I almost voted "no change," for the same reasons that Steve Jordan listed, but I decided on balance that I think there will be less piracy overall when people can get legal copies of ebooks in the first place. I'm buying new books in ebook format now when possible, rather than paper. If I can't get a book in ebook format, but want a copy for re-reading purposes, I think buying a paper copy (even a used copy) and downloading a scan is acceptable. I'm less fussy about tracking down a paper copy if the work is completely out of print. Eventually my entire re-read library (which is extensive, I re-read a lot) will be converted to digital format by one or the other of these means, and I'll be buying the rest of my content in ebook format-- I'd rather do that from a legitimate outlet that makes it easy for me to find what I'm looking for, is unlikely to give me malware, etc. I'm sure there are people who enjoy trawling the darknet, but I'm not one of them. I think most people would rather get their content via legitimate means.
HarryT, someone who not only shares but re-sells someone else's work is a criminal by my standards and should be prosecuted. But most of the time, software "sharing" has no excuse similar to format-shifting with books.

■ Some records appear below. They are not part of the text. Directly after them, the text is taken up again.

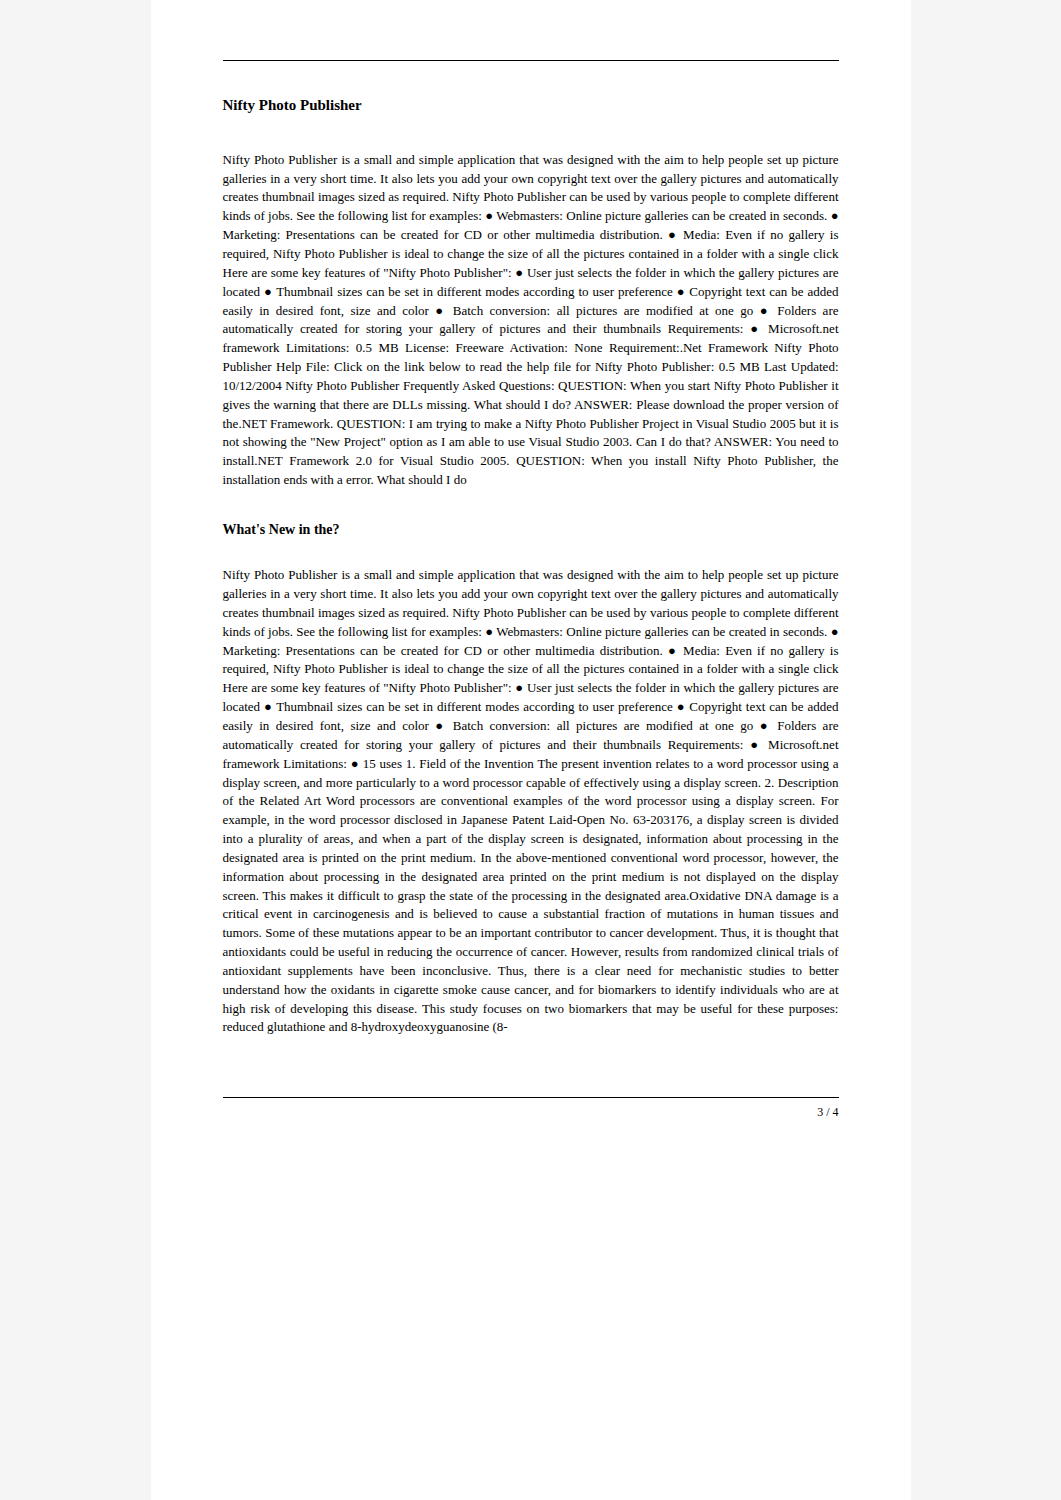Nifty Photo Publisher
Nifty Photo Publisher is a small and simple application that was designed with the aim to help people set up picture galleries in a very short time. It also lets you add your own copyright text over the gallery pictures and automatically creates thumbnail images sized as required. Nifty Photo Publisher can be used by various people to complete different kinds of jobs. See the following list for examples: ● Webmasters: Online picture galleries can be created in seconds. ● Marketing: Presentations can be created for CD or other multimedia distribution. ● Media: Even if no gallery is required, Nifty Photo Publisher is ideal to change the size of all the pictures contained in a folder with a single click Here are some key features of "Nifty Photo Publisher": ● User just selects the folder in which the gallery pictures are located ● Thumbnail sizes can be set in different modes according to user preference ● Copyright text can be added easily in desired font, size and color ● Batch conversion: all pictures are modified at one go ● Folders are automatically created for storing your gallery of pictures and their thumbnails Requirements: ● Microsoft.net framework Limitations: 0.5 MB License: Freeware Activation: None Requirement:.Net Framework Nifty Photo Publisher Help File: Click on the link below to read the help file for Nifty Photo Publisher: 0.5 MB Last Updated: 10/12/2004 Nifty Photo Publisher Frequently Asked Questions: QUESTION: When you start Nifty Photo Publisher it gives the warning that there are DLLs missing. What should I do? ANSWER: Please download the proper version of the.NET Framework. QUESTION: I am trying to make a Nifty Photo Publisher Project in Visual Studio 2005 but it is not showing the "New Project" option as I am able to use Visual Studio 2003. Can I do that? ANSWER: You need to install.NET Framework 2.0 for Visual Studio 2005. QUESTION: When you install Nifty Photo Publisher, the installation ends with a error. What should I do
What's New in the?
Nifty Photo Publisher is a small and simple application that was designed with the aim to help people set up picture galleries in a very short time. It also lets you add your own copyright text over the gallery pictures and automatically creates thumbnail images sized as required. Nifty Photo Publisher can be used by various people to complete different kinds of jobs. See the following list for examples: ● Webmasters: Online picture galleries can be created in seconds. ● Marketing: Presentations can be created for CD or other multimedia distribution. ● Media: Even if no gallery is required, Nifty Photo Publisher is ideal to change the size of all the pictures contained in a folder with a single click Here are some key features of "Nifty Photo Publisher": ● User just selects the folder in which the gallery pictures are located ● Thumbnail sizes can be set in different modes according to user preference ● Copyright text can be added easily in desired font, size and color ● Batch conversion: all pictures are modified at one go ● Folders are automatically created for storing your gallery of pictures and their thumbnails Requirements: ● Microsoft.net framework Limitations: ● 15 uses 1. Field of the Invention The present invention relates to a word processor using a display screen, and more particularly to a word processor capable of effectively using a display screen. 2. Description of the Related Art Word processors are conventional examples of the word processor using a display screen. For example, in the word processor disclosed in Japanese Patent Laid-Open No. 63-203176, a display screen is divided into a plurality of areas, and when a part of the display screen is designated, information about processing in the designated area is printed on the print medium. In the above-mentioned conventional word processor, however, the information about processing in the designated area printed on the print medium is not displayed on the display screen. This makes it difficult to grasp the state of the processing in the designated area.Oxidative DNA damage is a critical event in carcinogenesis and is believed to cause a substantial fraction of mutations in human tissues and tumors. Some of these mutations appear to be an important contributor to cancer development. Thus, it is thought that antioxidants could be useful in reducing the occurrence of cancer. However, results from randomized clinical trials of antioxidant supplements have been inconclusive. Thus, there is a clear need for mechanistic studies to better understand how the oxidants in cigarette smoke cause cancer, and for biomarkers to identify individuals who are at high risk of developing this disease. This study focuses on two biomarkers that may be useful for these purposes: reduced glutathione and 8-hydroxydeoxyguanosine (8-
3 / 4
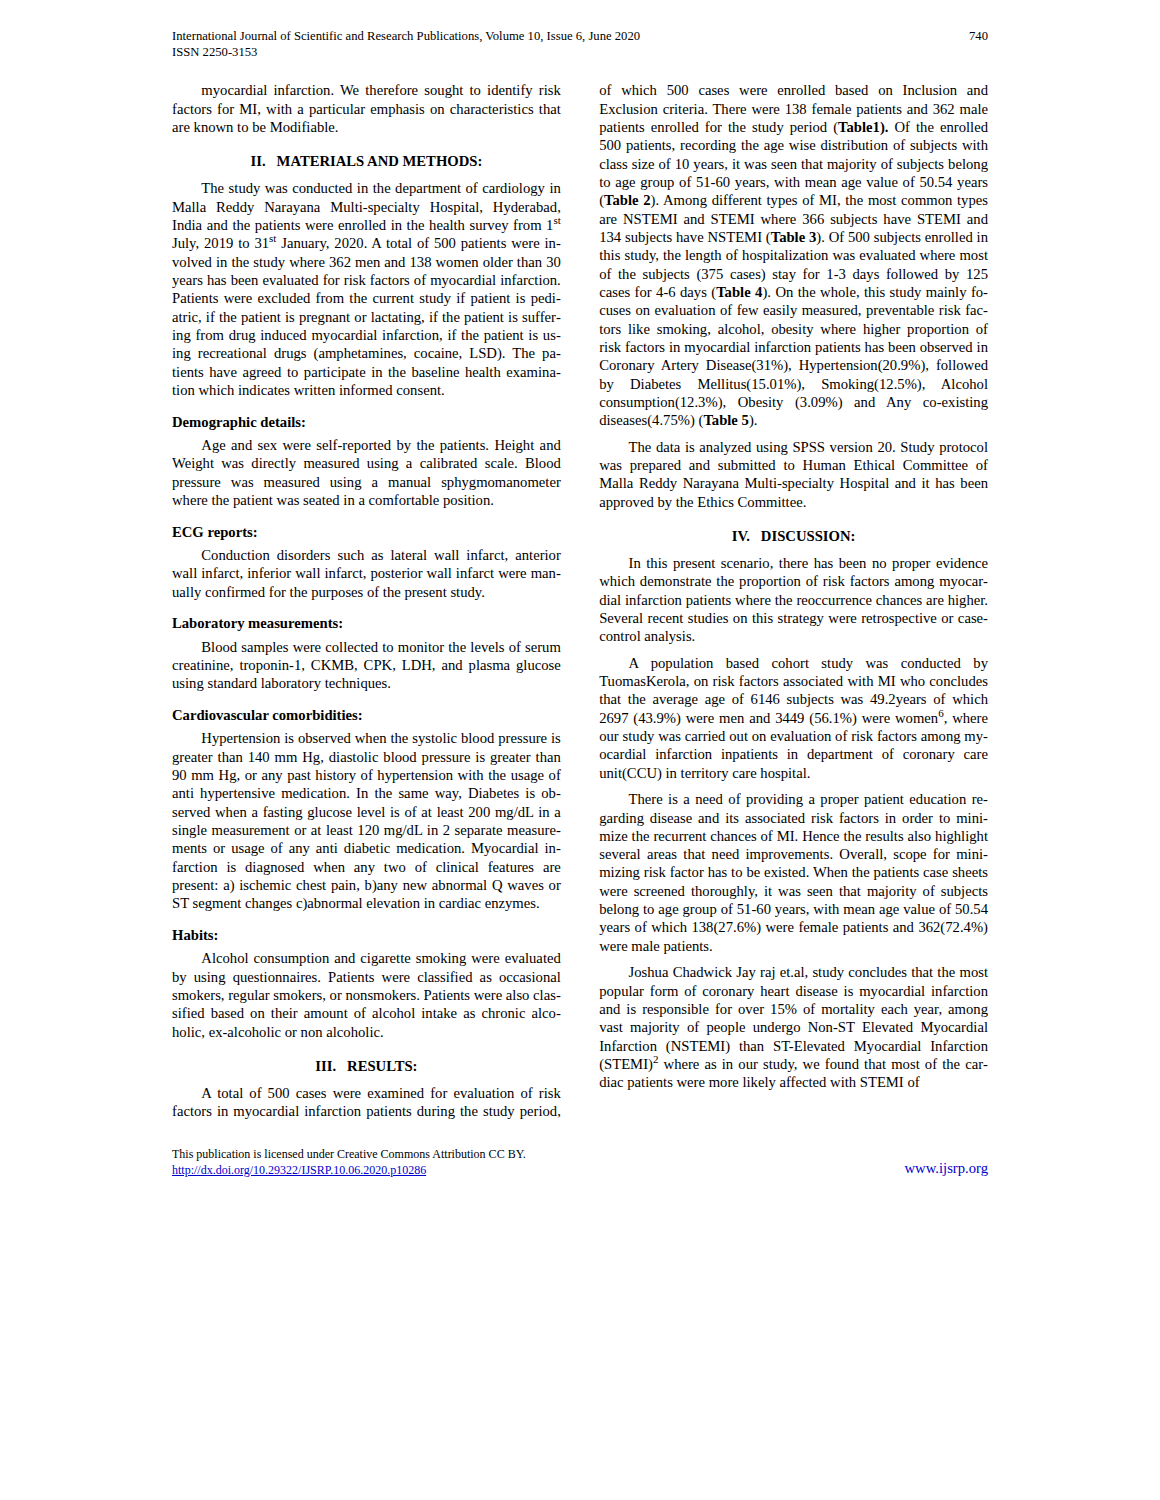740 International Journal of Scientific and Research Publications, Volume 10, Issue 6, June 2020 ISSN 2250-3153
myocardial infarction. We therefore sought to identify risk factors for MI, with a particular emphasis on characteristics that are known to be Modifiable.
II. Materials and Methods:
The study was conducted in the department of cardiology in Malla Reddy Narayana Multi-specialty Hospital, Hyderabad, India and the patients were enrolled in the health survey from 1st July, 2019 to 31st January, 2020. A total of 500 patients were involved in the study where 362 men and 138 women older than 30 years has been evaluated for risk factors of myocardial infarction. Patients were excluded from the current study if patient is pediatric, if the patient is pregnant or lactating, if the patient is suffering from drug induced myocardial infarction, if the patient is using recreational drugs (amphetamines, cocaine, LSD). The patients have agreed to participate in the baseline health examination which indicates written informed consent.
Demographic details:
Age and sex were self-reported by the patients. Height and Weight was directly measured using a calibrated scale. Blood pressure was measured using a manual sphygmomanometer where the patient was seated in a comfortable position.
ECG reports:
Conduction disorders such as lateral wall infarct, anterior wall infarct, inferior wall infarct, posterior wall infarct were manually confirmed for the purposes of the present study.
Laboratory measurements:
Blood samples were collected to monitor the levels of serum creatinine, troponin-1, CKMB, CPK, LDH, and plasma glucose using standard laboratory techniques.
Cardiovascular comorbidities:
Hypertension is observed when the systolic blood pressure is greater than 140 mm Hg, diastolic blood pressure is greater than 90 mm Hg, or any past history of hypertension with the usage of anti hypertensive medication. In the same way, Diabetes is observed when a fasting glucose level is of at least 200 mg/dL in a single measurement or at least 120 mg/dL in 2 separate measurements or usage of any anti diabetic medication. Myocardial infarction is diagnosed when any two of clinical features are present: a) ischemic chest pain, b)any new abnormal Q waves or ST segment changes c)abnormal elevation in cardiac enzymes.
Habits:
Alcohol consumption and cigarette smoking were evaluated by using questionnaires. Patients were classified as occasional smokers, regular smokers, or nonsmokers. Patients were also classified based on their amount of alcohol intake as chronic alcoholic, ex-alcoholic or non alcoholic.
III. Results:
A total of 500 cases were examined for evaluation of risk factors in myocardial infarction patients during the study period, of which 500 cases were enrolled based on Inclusion and Exclusion criteria. There were 138 female patients and 362 male patients enrolled for the study period (Table1). Of the enrolled 500 patients, recording the age wise distribution of subjects with class size of 10 years, it was seen that majority of subjects belong to age group of 51-60 years, with mean age value of 50.54 years (Table 2). Among different types of MI, the most common types are NSTEMI and STEMI where 366 subjects have STEMI and 134 subjects have NSTEMI (Table 3). Of 500 subjects enrolled in this study, the length of hospitalization was evaluated where most of the subjects (375 cases) stay for 1-3 days followed by 125 cases for 4-6 days (Table 4). On the whole, this study mainly focuses on evaluation of few easily measured, preventable risk factors like smoking, alcohol, obesity where higher proportion of risk factors in myocardial infarction patients has been observed in Coronary Artery Disease(31%), Hypertension(20.9%), followed by Diabetes Mellitus(15.01%), Smoking(12.5%), Alcohol consumption(12.3%), Obesity (3.09%) and Any co-existing diseases(4.75%) (Table 5).
The data is analyzed using SPSS version 20. Study protocol was prepared and submitted to Human Ethical Committee of Malla Reddy Narayana Multi-specialty Hospital and it has been approved by the Ethics Committee.
IV. Discussion:
In this present scenario, there has been no proper evidence which demonstrate the proportion of risk factors among myocardial infarction patients where the reoccurrence chances are higher. Several recent studies on this strategy were retrospective or case-control analysis.
A population based cohort study was conducted by TuomasKerola, on risk factors associated with MI who concludes that the average age of 6146 subjects was 49.2years of which 2697 (43.9%) were men and 3449 (56.1%) were women6, where our study was carried out on evaluation of risk factors among myocardial infarction inpatients in department of coronary care unit(CCU) in territory care hospital.
There is a need of providing a proper patient education regarding disease and its associated risk factors in order to minimize the recurrent chances of MI. Hence the results also highlight several areas that need improvements. Overall, scope for minimizing risk factor has to be existed. When the patients case sheets were screened thoroughly, it was seen that majority of subjects belong to age group of 51-60 years, with mean age value of 50.54 years of which 138(27.6%) were female patients and 362(72.4%) were male patients.
Joshua Chadwick Jay raj et.al, study concludes that the most popular form of coronary heart disease is myocardial infarction and is responsible for over 15% of mortality each year, among vast majority of people undergo Non-ST Elevated Myocardial Infarction (NSTEMI) than ST-Elevated Myocardial Infarction (STEMI)2 where as in our study, we found that most of the cardiac patients were more likely affected with STEMI of
www.ijsrp.org This publication is licensed under Creative Commons Attribution CC BY.
http://dx.doi.org/10.29322/IJSRP.10.06.2020.p10286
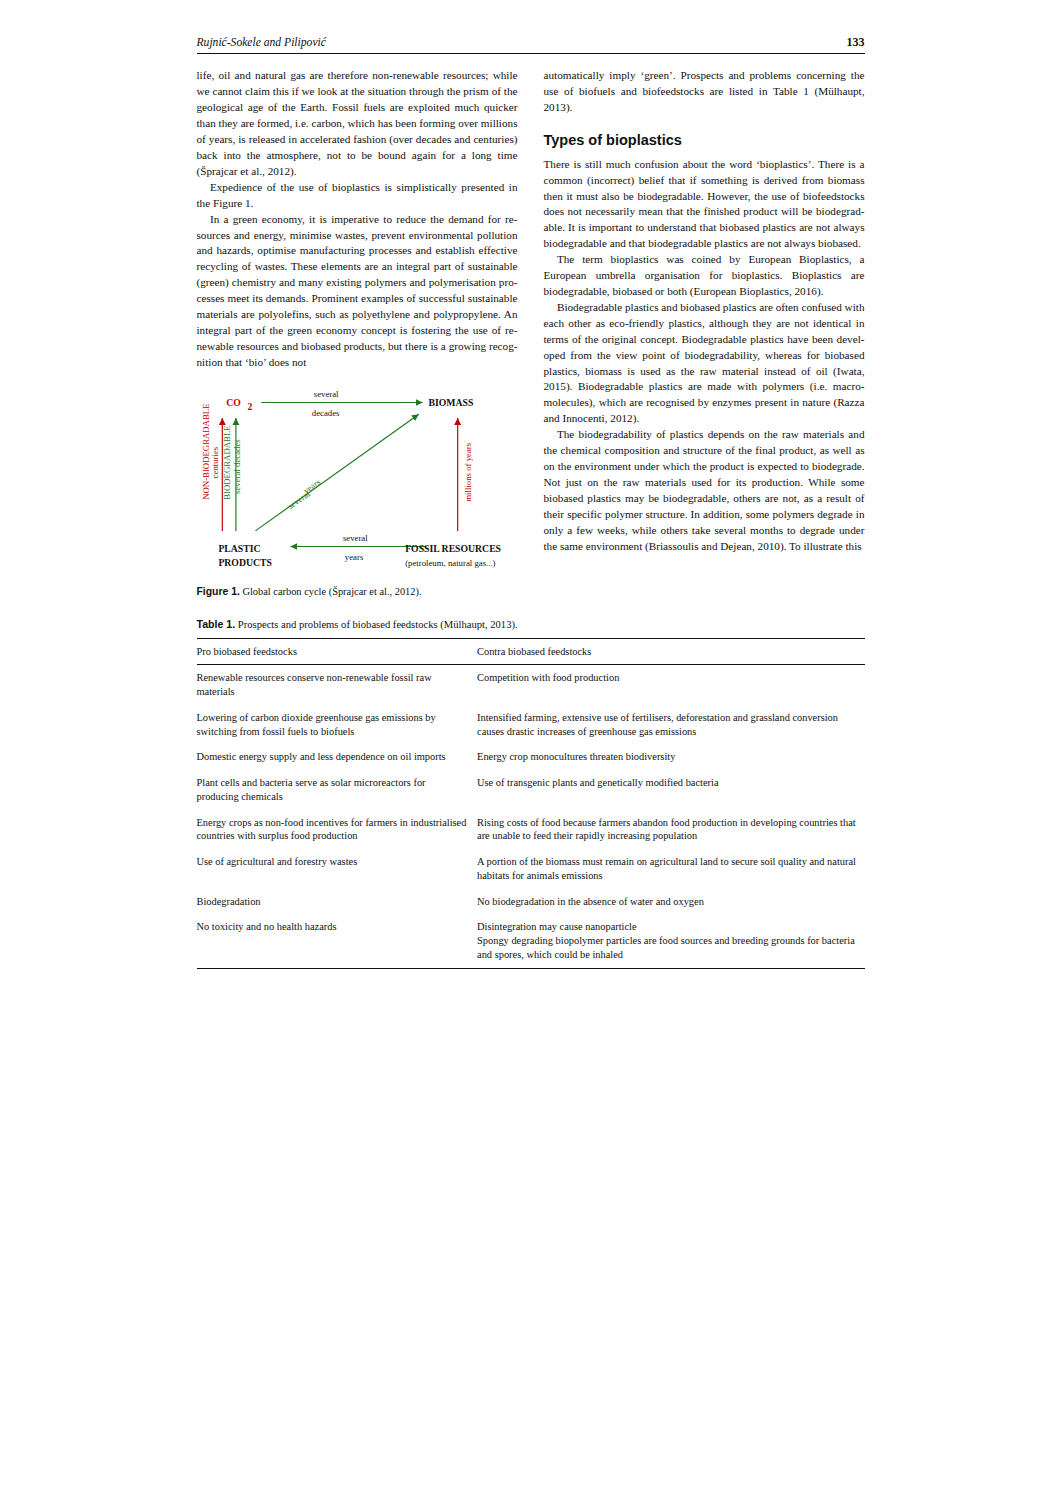Rujnić-Sokele and Pilipović
133
life, oil and natural gas are therefore non-renewable resources; while we cannot claim this if we look at the situation through the prism of the geological age of the Earth. Fossil fuels are exploited much quicker than they are formed, i.e. carbon, which has been forming over millions of years, is released in accelerated fashion (over decades and centuries) back into the atmosphere, not to be bound again for a long time (Šprajcar et al., 2012).
Expedience of the use of bioplastics is simplistically presented in the Figure 1.
In a green economy, it is imperative to reduce the demand for resources and energy, minimise wastes, prevent environmental pollution and hazards, optimise manufacturing processes and establish effective recycling of wastes. These elements are an integral part of sustainable (green) chemistry and many existing polymers and polymerisation processes meet its demands. Prominent examples of successful sustainable materials are polyolefins, such as polyethylene and polypropylene. An integral part of the green economy concept is fostering the use of renewable resources and biobased products, but there is a growing recognition that ‘bio’ does not
CO 2 BIOMASS several decades centuries NON-BIODEGRADABLE BIODEGRADABLE several decades several years millions of years several years PLASTIC PRODUCTS FOSSIL RESOURCES (petroleum, natural gas...)
Figure 1. Global carbon cycle (Šprajcar et al., 2012).
automatically imply ‘green’. Prospects and problems concerning the use of biofuels and biofeedstocks are listed in Table 1 (Mülhaupt, 2013).
Types of bioplastics
There is still much confusion about the word ‘bioplastics’. There is a common (incorrect) belief that if something is derived from biomass then it must also be biodegradable. However, the use of biofeedstocks does not necessarily mean that the finished product will be biodegradable. It is important to understand that biobased plastics are not always biodegradable and that biodegradable plastics are not always biobased.
The term bioplastics was coined by European Bioplastics, a European umbrella organisation for bioplastics. Bioplastics are biodegradable, biobased or both (European Bioplastics, 2016).
Biodegradable plastics and biobased plastics are often confused with each other as eco-friendly plastics, although they are not identical in terms of the original concept. Biodegradable plastics have been developed from the view point of biodegradability, whereas for biobased plastics, biomass is used as the raw material instead of oil (Iwata, 2015). Biodegradable plastics are made with polymers (i.e. macromolecules), which are recognised by enzymes present in nature (Razza and Innocenti, 2012).
The biodegradability of plastics depends on the raw materials and the chemical composition and structure of the final product, as well as on the environment under which the product is expected to biodegrade. Not just on the raw materials used for its production. While some biobased plastics may be biodegradable, others are not, as a result of their specific polymer structure. In addition, some polymers degrade in only a few weeks, while others take several months to degrade under the same environment (Briassoulis and Dejean, 2010). To illustrate this
Table 1. Prospects and problems of biobased feedstocks (Mülhaupt, 2013).
| Pro biobased feedstocks | Contra biobased feedstocks |
| --- | --- |
| Renewable resources conserve non-renewable fossil raw materials | Competition with food production |
| Lowering of carbon dioxide greenhouse gas emissions by switching from fossil fuels to biofuels | Intensified farming, extensive use of fertilisers, deforestation and grassland conversion causes drastic increases of greenhouse gas emissions |
| Domestic energy supply and less dependence on oil imports | Energy crop monocultures threaten biodiversity |
| Plant cells and bacteria serve as solar microreactors for producing chemicals | Use of transgenic plants and genetically modified bacteria |
| Energy crops as non-food incentives for farmers in industrialised countries with surplus food production | Rising costs of food because farmers abandon food production in developing countries that are unable to feed their rapidly increasing population |
| Use of agricultural and forestry wastes | A portion of the biomass must remain on agricultural land to secure soil quality and natural habitats for animals emissions |
| Biodegradation | No biodegradation in the absence of water and oxygen |
| No toxicity and no health hazards | Disintegration may cause nanoparticle Spongy degrading biopolymer particles are food sources and breeding grounds for bacteria and spores, which could be inhaled |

Here's a possible exception: I recently purchased (used, of course) a copy of Lost Treasures of InfoCom, a collection of interactive fiction. The version I ended up getting is for the old MacOS, which I don't run, and came on single-sided 3.5" floppy disks. I know I can get the files for these games online. I could go through the trouble of extracting the data files from the floppies and the archaic Mac disk format, or I can just download clean data files that will work with Gargoyle, an interactive fiction interpreter. These games are out of print. I think there's no moral problem with retrieving the files, now that I have legal copies. It would be both illegal and immoral, however, for someone (other than Activision) to start selling copies of these files.